The Office of the Insurance Commission (OIC) is poised to allow insurance companies to invest in non-investment grade bonds to seek higher investment returns amid a struggling economy, says a market source who requested anonymity.

The amendment to the regulation is expected to be considered during the OIC's board meeting this week.

At present, insurance companies are required to invest in only investment-grade bonds that receive a credit rating of 'BBB' or higher from Moody's and Standard & Poor's (S&P).

"Insurance companies are required to sell their bonds if the credit rating of those bonds is downgraded to below BBB, which is considered non-investment grade," the source said.

The current regulations also apply to bond mutual funds.

If the credit rating of some bonds in the funds are downgraded, insurance companies must sell their portion in those bond mutual funds as well.

Institutional investor sell-offs can drive the prices of these funds down as they are the major shareholders.

Following the latest amendment, the source said insurance companies will not be forced to sell bonds or bond mutual funds that are rated as non-investment grade assets.

Investment in non-investment grade bonds will be recategorised as risk investment, the same category as private equities.
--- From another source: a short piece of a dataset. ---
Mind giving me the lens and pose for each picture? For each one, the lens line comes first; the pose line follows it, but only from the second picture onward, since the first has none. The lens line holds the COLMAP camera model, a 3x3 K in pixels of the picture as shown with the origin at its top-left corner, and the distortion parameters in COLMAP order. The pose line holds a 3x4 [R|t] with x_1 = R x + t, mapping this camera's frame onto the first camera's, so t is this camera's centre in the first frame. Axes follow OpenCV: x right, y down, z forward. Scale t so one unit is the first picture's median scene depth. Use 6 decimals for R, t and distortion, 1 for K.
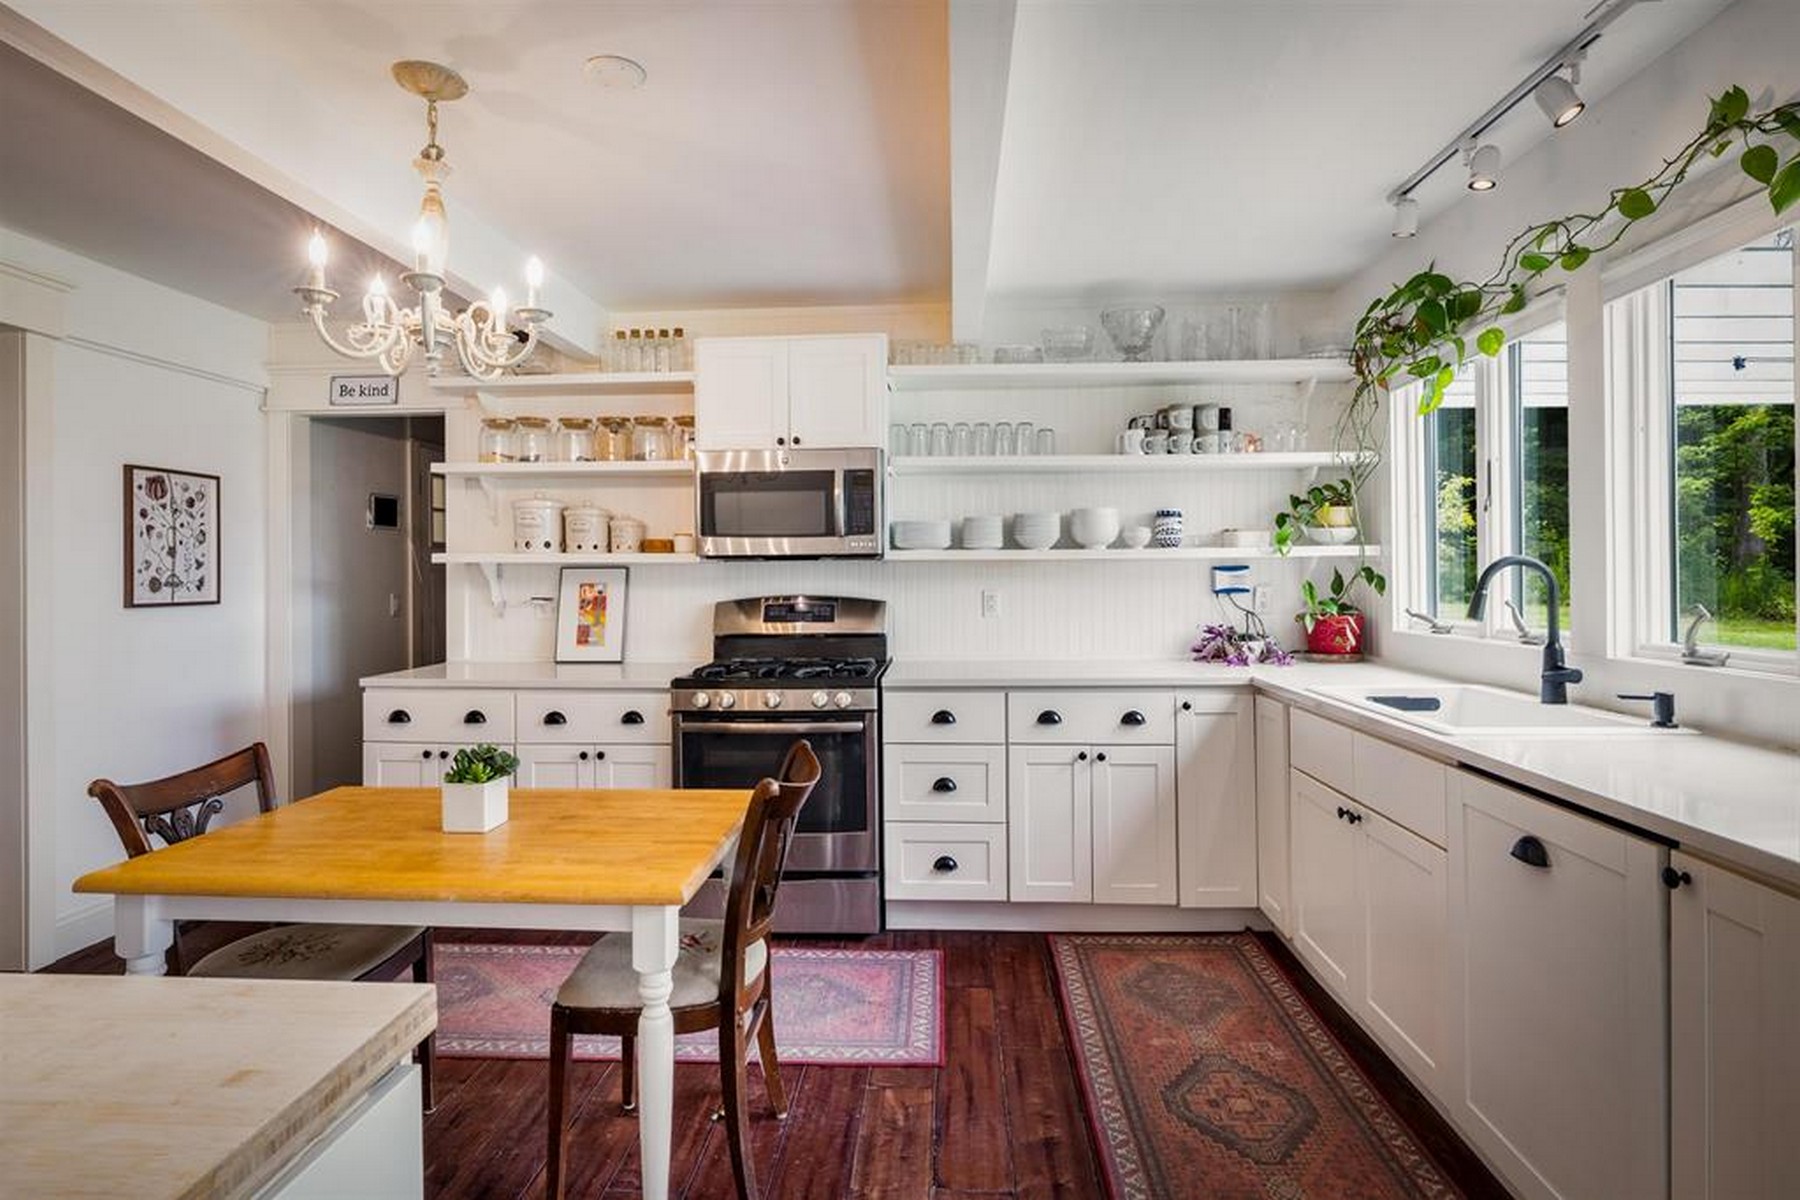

Total risk investment must not exceed 5% of insurance companies' total investment assets.

For bond mutual funds, the total value of non-investment grade bonds must not exceed 10% of the net asset value.
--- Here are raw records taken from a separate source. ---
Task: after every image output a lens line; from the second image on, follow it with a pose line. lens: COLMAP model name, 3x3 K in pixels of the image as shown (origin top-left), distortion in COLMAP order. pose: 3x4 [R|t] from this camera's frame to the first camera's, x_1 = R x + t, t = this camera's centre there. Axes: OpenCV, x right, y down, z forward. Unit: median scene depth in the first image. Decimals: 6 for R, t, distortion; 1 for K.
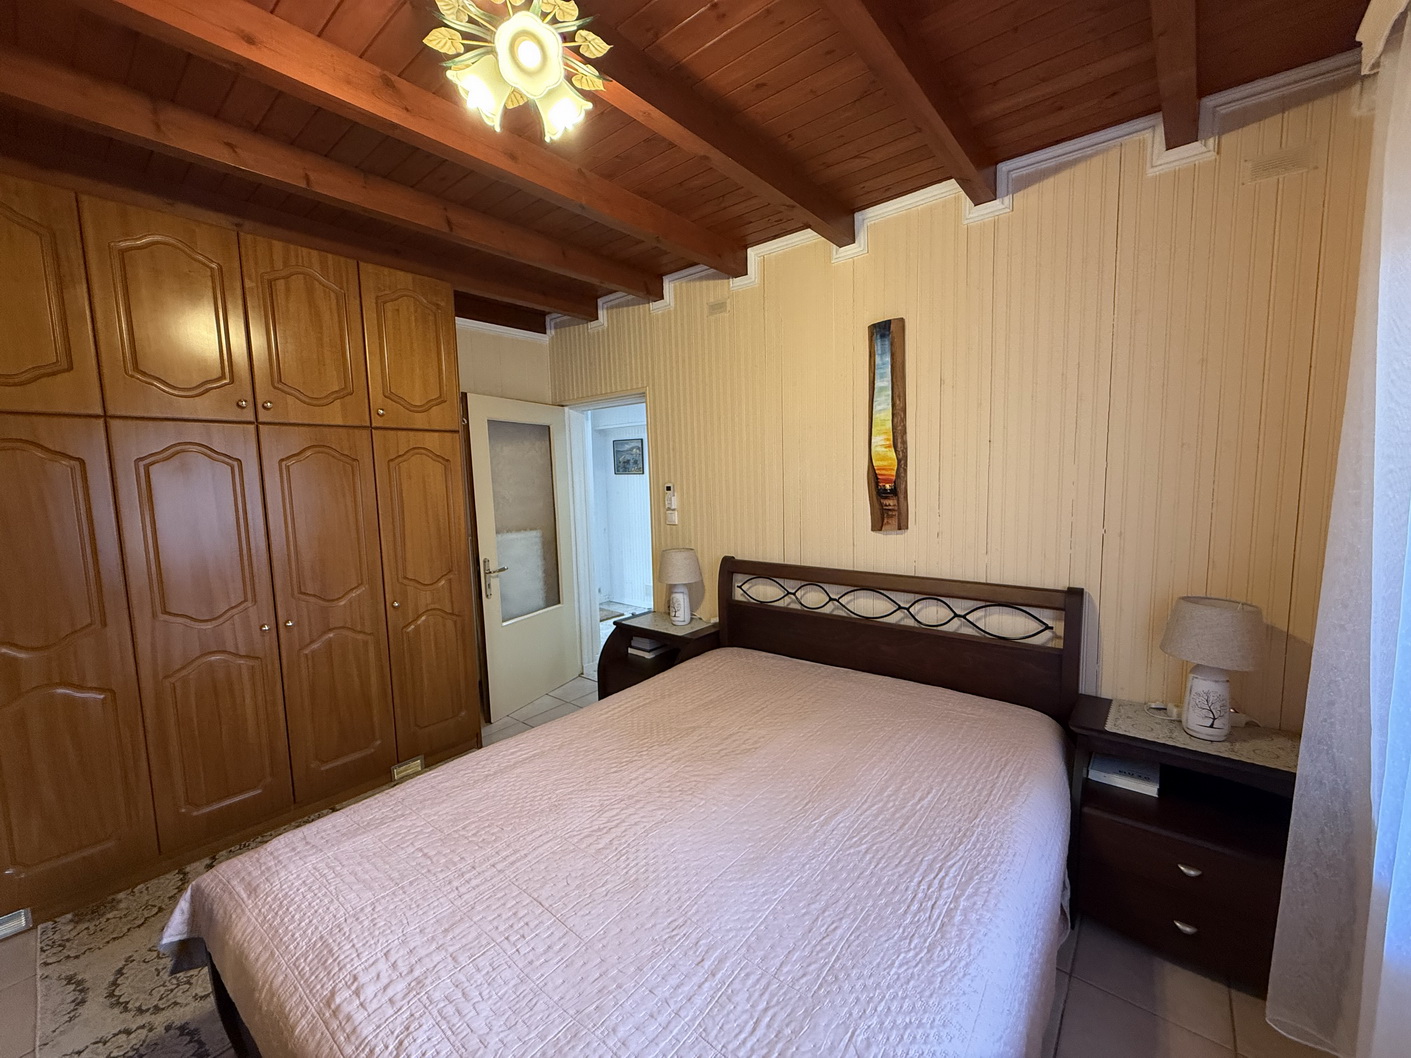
lens RADIAL K [[563.7, 0, 704.2], [0, 563.7, 533.0], [0, 0, 1]] dist [-0.001919, 0.000289]
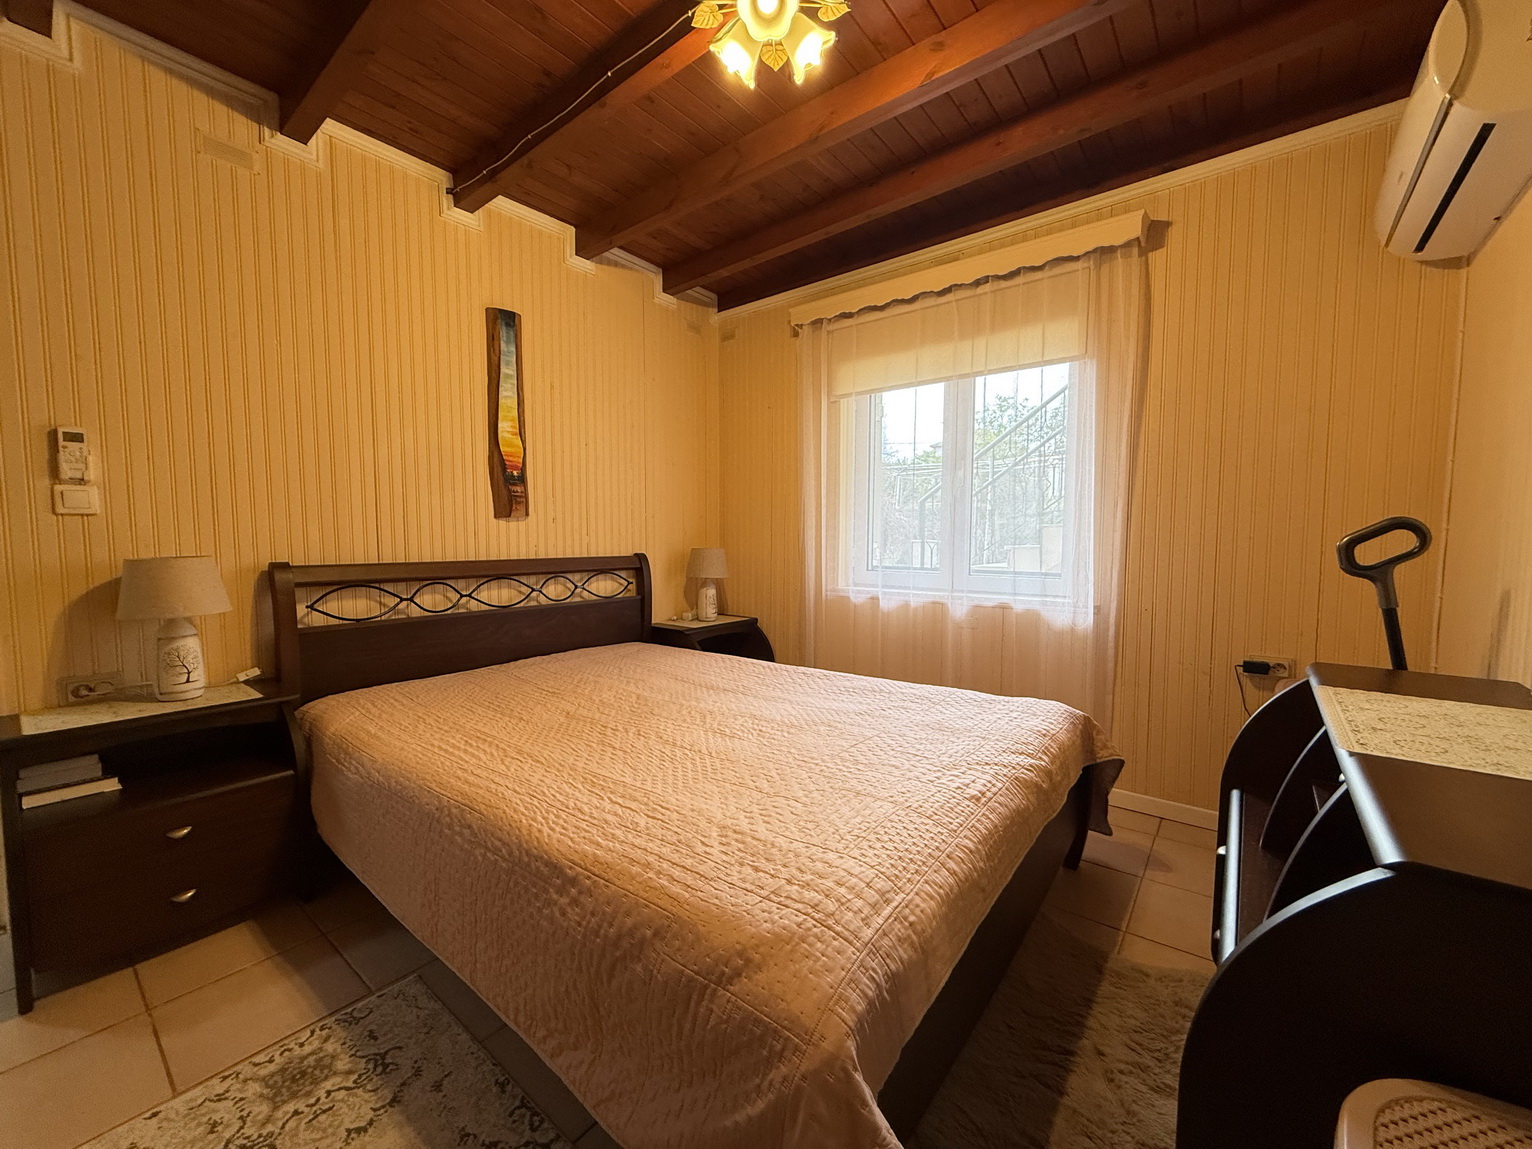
lens RADIAL K [[612.0, 0, 764.6], [0, 612.0, 578.8], [0, 0, 1]] dist [-0.001919, 0.000289]
pose [[-0.016454, -0.043553, 0.998916, -0.808674], [0.105065, 0.993445, 0.045045, 0.106740], [-0.994329, 0.105692, -0.011770, 0.589067]]
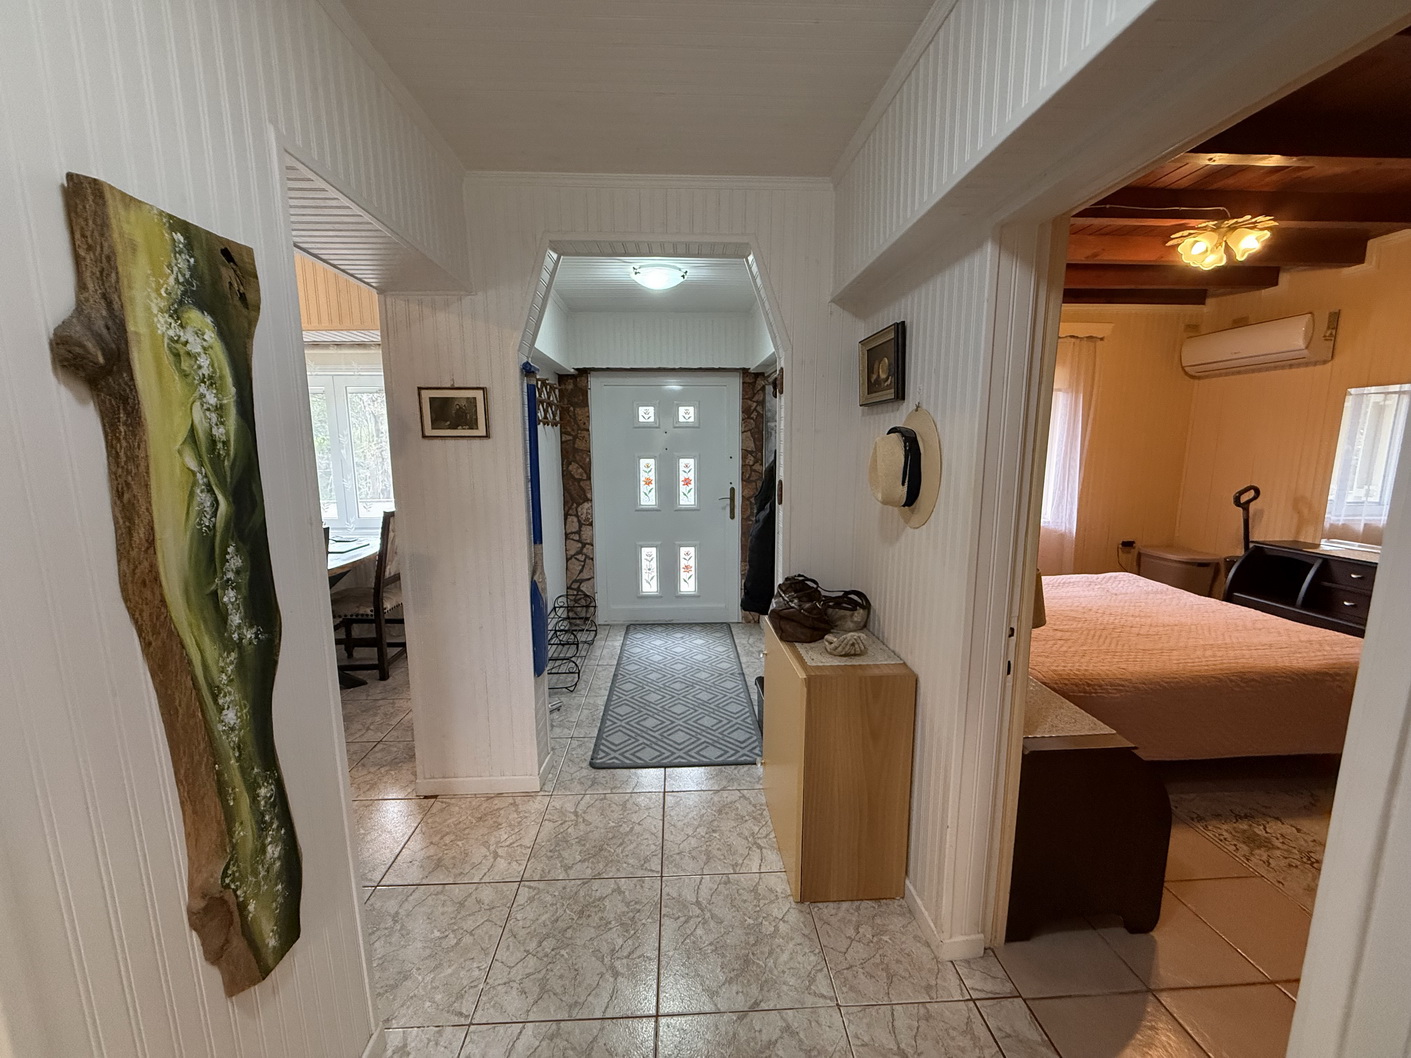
lens RADIAL K [[561.3, 0, 703.7], [0, 561.3, 531.1], [0, 0, 1]] dist [-0.000020, -0.000080]
pose [[-0.681399, -0.084039, 0.727072, -0.324772], [0.099974, 0.973388, 0.206204, -0.201513], [-0.725053, 0.213196, -0.654864, 2.057759]]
The source said this amendment should help increase the competitiveness of Thai insurers because it provides a variety of investment opportunities that are suitable to their customers' risk profiles and obligations.

This amendment is also a response to the current economic conditions and the global investment environment, in which interest rates have remained low.

Tommy Pichet Jiaramaneetaweesin, president of the Society of Actuaries of Thailand and Actuarial Business Solutions, said insurance companies with a high capital base and high capital adequacy ratio (CAR) (exceeding 240%) will benefit from the revision as they can invest their capital for higher returns.

"CAR normally declines when an insurance company invests in high-risk assets, but it is worth the investment if it can offer higher returns," he said.

The prices of non-investment grade bonds in the secondary bond market could increase after the amendment, Mr Tommy said.